◆ Exercise requirements:
A. Replace "permission issues" with "access errors" in the installation guide passage starting at "All the model" and ending at "install --upgrade protobuf==3.20.0.", and write out that passage with the change.
B. Write the next part of the installation guide, picking up after its last sentence.

We start by creating a conda environment with the following command:

$ conda create -n bodyflow-env python=3.10.11

$ conda activate bodyflow-env

Then, you should install the needed libraries (dependencies) which are defined in the requirements file. To do so, run the following command in the prompt:

$ pip install -r src/main/python/requirements.txt

If everything correct, pytorch, torchvision and torchaudio should be sucessfully installed. Cuda is needed to run some models. If there is any problem please check the Problems & Solutions section in this readme. Then you should install ffmpeg by running the following command:

$ conda install ffmpeg

It is also needed to install EGL devices for the ExPose module (see below). To do so, run the following command in the prompt:

$ sudo apt-get install libegl1-mesa-dev libgles2-mesa-dev

Downloading the models

All the model weights files have been wrapped and may be downloaded by executing the following command:

$ python src/main/python/human_pose_estimation/model_downloader.py

Note: If you have permission issues, you might need to execute the above line with sudo.

Problems & Solutions

  1. If there is an error raised by mediapipe, the following command can solve it $ pip install --upgrade protobuf==3.20.0.
  2. If an error is raised by load_weights, please downgrade PyTorch to the version described in the installation.

◆ Source data:
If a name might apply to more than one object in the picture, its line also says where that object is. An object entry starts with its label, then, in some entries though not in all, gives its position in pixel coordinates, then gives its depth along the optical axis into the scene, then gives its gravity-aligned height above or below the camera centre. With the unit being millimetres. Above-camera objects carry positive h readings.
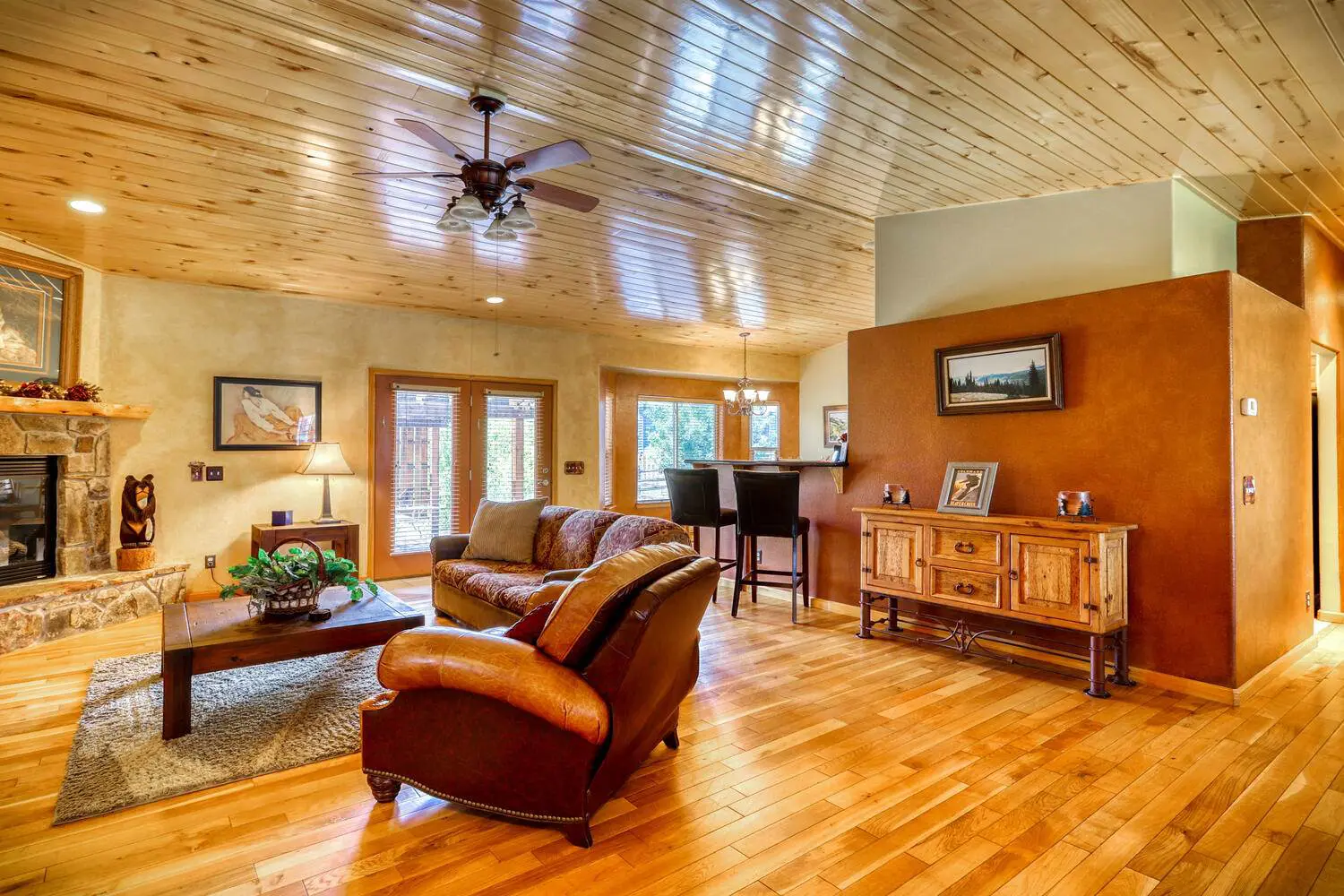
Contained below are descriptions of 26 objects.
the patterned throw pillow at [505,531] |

◆ Solved tasks:
A.
All the model weights files have been wrapped and may be downloaded by executing the following command:

$ python src/main/python/human_pose_estimation/model_downloader.py

Note: If you have access errors, you might need to execute the above line with sudo.

Problems & Solutions

  1. If there is an error raised by mediapipe, the following command can solve it $ pip install --upgrade protobuf==3.20.0.

B.
  3. MLflow fails if there is another mlflow session running. To solve this, find the id of the mlflow process with the following command, kill it, and rerun mlfow ui.

$ ps -ax | grep "gunicorn" $ mlflow ui

  1. The installation of PyTorch library is needed. This repository has been tested with cuda-enabled pytorch version 1.12.0 and torchvision 0.13.0 installed via conda (see below). Please refer to the official website Pytorch Webpage to obtain the correct PyTorch version according to your CUDA version. You may know the CUDA version by running nvcc --version in the prompt.

$ conda install pytorch torchvision torchaudio pytorch-cuda=11.7 -c pytorch -c nvidia

Note: The command nvidia-smi also provides the CUDA version, and it can be different from the previous command, so this might be the real CUDA version.

Sometimes it appears some error related with the chardet package. In that case you install it $ pip install chardet. Note that this package has GNU License.

UPFALL Dataset

For multimodal input, please refer to the UPFALL_synchronization instructions.

Running the code

For the HPE (Human Pose Estimation) module, the main script to run the code is located in src/main/python/human_pose_estimation/inference_server.py. To run the code, it is needed to select a 2d and 3d pose estimation predictor and the input data type. Available 2d predictors are:

  1. Mediapipe - (Included)
  2. Cascade Pyramid Network (CPN) - (Included)
  3. Lightweight - (Included)

Available 3d predictors are:

  1. MHFormer - (Included)
  2. Mediapipe - (Included)
  3. MotionBert - (Installation instructions)
  4. VideoPose3D - (Installation instructions)
  5. MixSTE - (Installation instructions)
  6. ExPose - (Installation instructions)

They are indicated in the following form:

$ python src/main/python/human_pose_estimation/inference_server.py --predictor_2d {mediapipe2d, cpn, lightweight} --predictor_3d {mhformer, videopose, motionbert, mixste, mediapipe3d, expose}

For example, to run CPN and MHFormer:

$ python src/main/python/human_pose_estimation/inference_server.py --predictor_2d cpn --predictor_3d mhformer

You can solo indicate the max_age of the tracker with the parameter --max_age.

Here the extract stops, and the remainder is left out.